Here's a sampling of what's on our bookshelf:
Math 54 by Saxon. A true classic. Starting this book is considered a true milestone in our family: it's the first in a series of "real" math books. Love the content, style and repetition. No surprises here, just good solid math. Love it.

George Washington's World by Genevieve Foster. What a great book! When my Joey read this book history came alive for him. I know John's going to love it too. The others in the series, like Augustus Caesar's World, are just as awesome.

The classic religion series "Our Holy Faith." Published in 1961, they are rock-solid, easy to read, and filled with information. I learned more about my faith through homeschooling with these books that I learned in 12 years of CCD. (But that's another story entirely!)

"Wordly Wise 3000." This vocabulary building series is the best I've come across. It's very challenging, so I have the kids go a grade level lower than what it says on the cover.

Understanding God's World, from Abeka Books. An amazing science book if ever I saw one! Joey and I learned so much through this book when he was in fourth grade- I'm looking forward to using it again this year with his younger brother.

Speaking of science, the Jaye Wile books are out-of-this-world! They are actually written for home schoolers, and the experiments contained in them are easy to do.

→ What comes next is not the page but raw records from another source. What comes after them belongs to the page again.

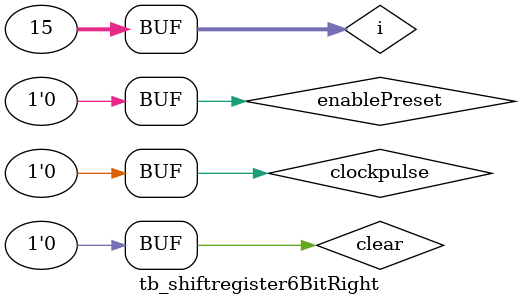
<source format=v>
module tb_shiftregister6BitRight;
reg clockpulse;
reg clear;
reg enablePreset;
wire [5:0] out;
wire [5:0] notout;
integer i;

initial begin
    clockpulse = 1'b0;
    clear = 1'b1;
    enablePreset = 1'b0;
    i = 0;
    
    #10;
    clear = 1'b0;
    
    for (i = 0; i < 4'hf; i = i + 1) begin
        if (i == 0) begin
            enablePreset = 1'b1;
        end
        
        clockpulse = 1'b1;
        
        #5;
        clockpulse = 1'b0;
        enablePreset = 1'b0;
        
        #5;
    end
end

shiftregister6BitRight dut(
    .clockpulse(clockpulse),
    .clear(clear),
    .serialInput(1'b0),
    .enablePreset(enablePreset),
    .preset(6'b000011),
    .out(out),
    .notout(notout)
    );

endmodule

</source>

I'd like to add more, but as I'm writing away here my young charges are asking to start school! This, like the lovely summer days, will not last. I know that soon (probably by tomorrow) they will complain that they would rather be watching Spongebob.

But I'll be here, ready to teach them what I can, when I can. And I'll try to keep in mind that all those great books are just tools, and that the most important lesson is one I will teach with my life: we are here to learn to know, love and serve God. If we are aiming to do that, everything else will follow.